**EXERCISE:** Turn the stretch from the line containing "order: Asterales" through the line containing "common name: Cutleaf burnweed" into a Markdown table with two columns, Number and Line, numbering each line in order and skipping any blank lines.

___ EXTRACTED RECORDS ___

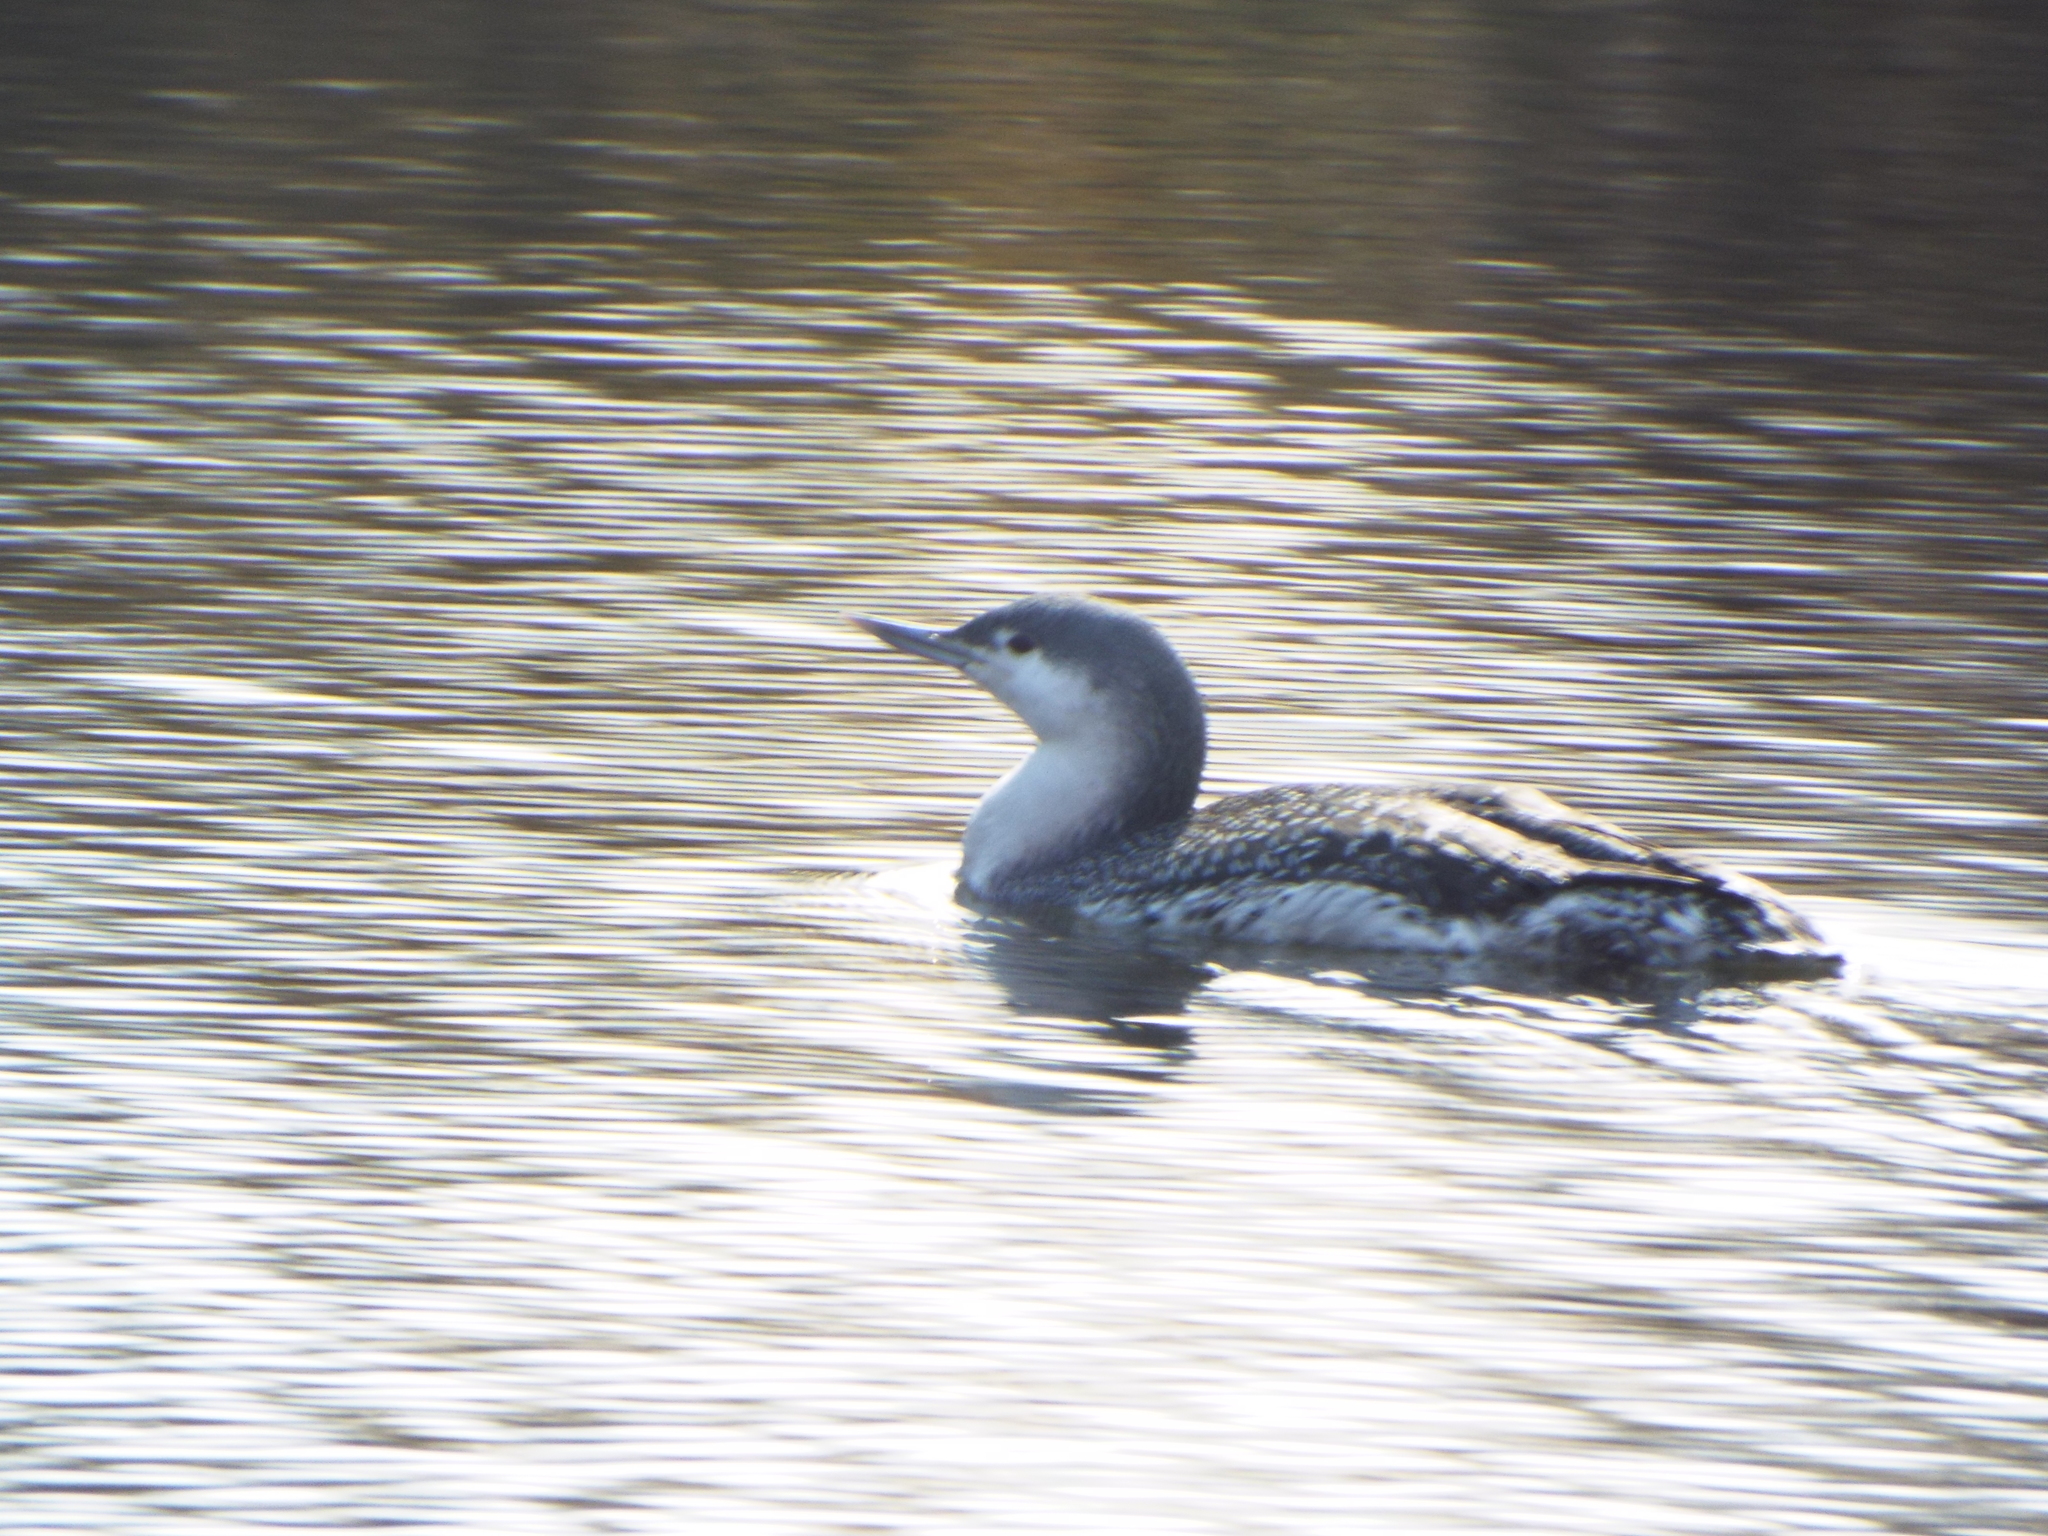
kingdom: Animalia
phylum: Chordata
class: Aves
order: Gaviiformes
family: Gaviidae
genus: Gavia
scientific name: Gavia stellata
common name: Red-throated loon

___
___ EXTRACTED RECORDS ___

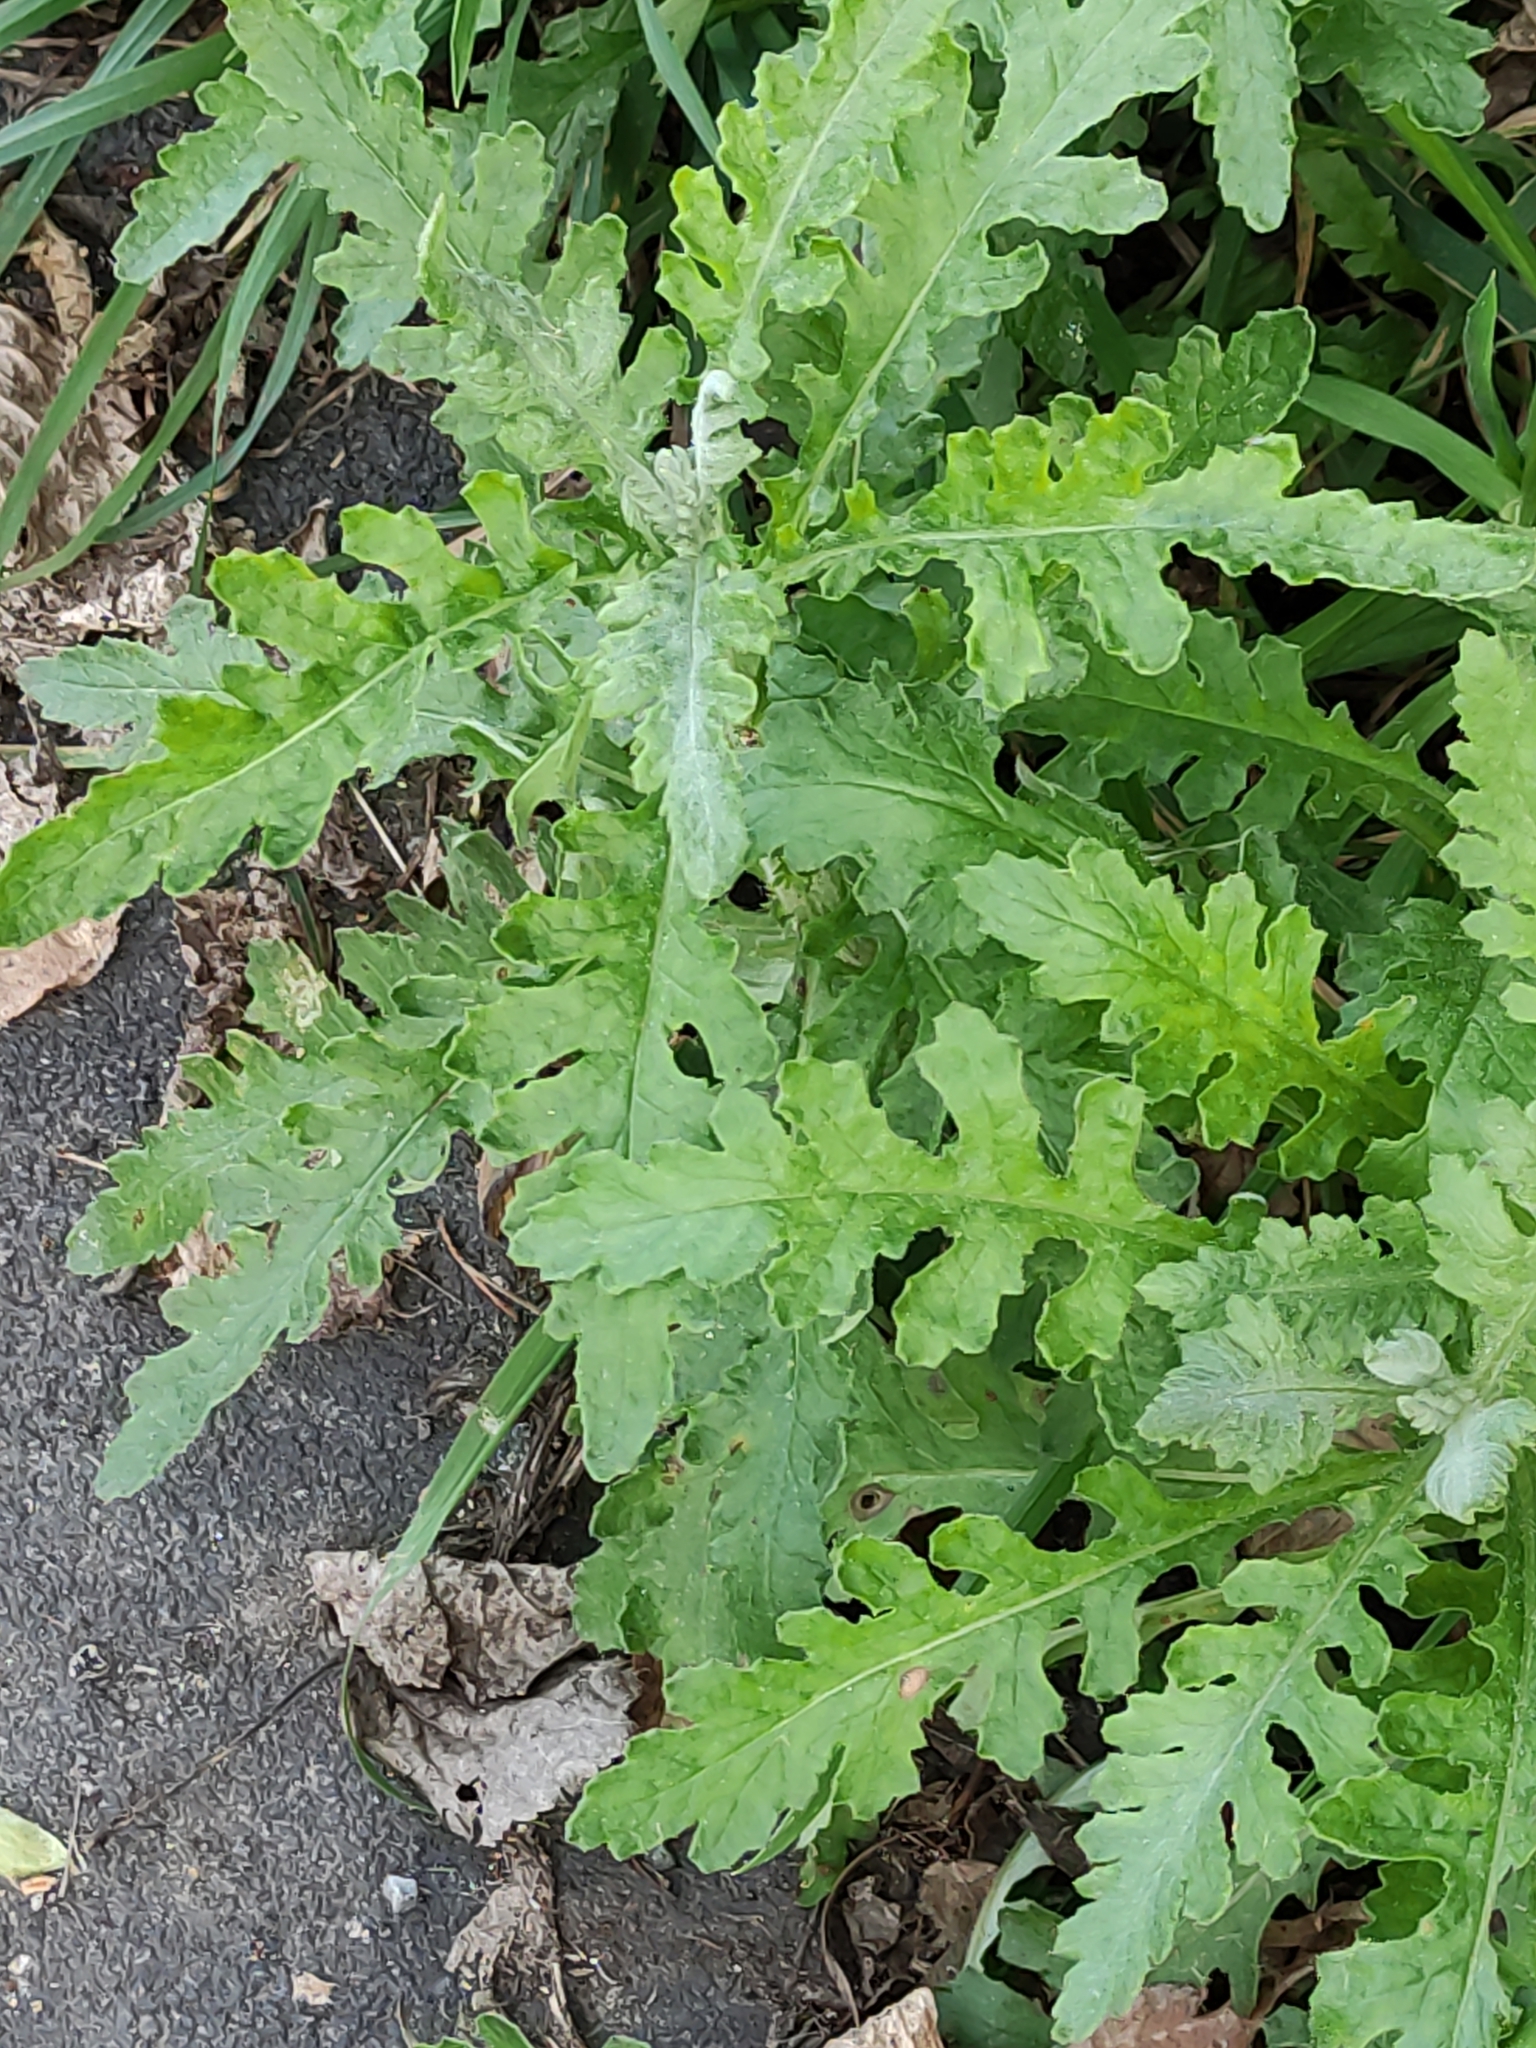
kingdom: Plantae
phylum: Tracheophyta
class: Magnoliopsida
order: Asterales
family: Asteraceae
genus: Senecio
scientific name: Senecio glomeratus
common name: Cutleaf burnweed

___

**FULL OUTPUT:**
| Number | Line |
|---|---|
| 1 | order: Asterales |
| 2 | family: Asteraceae |
| 3 | genus: Senecio |
| 4 | scientific name: Senecio glomeratus |
| 5 | common name: Cutleaf burnweed |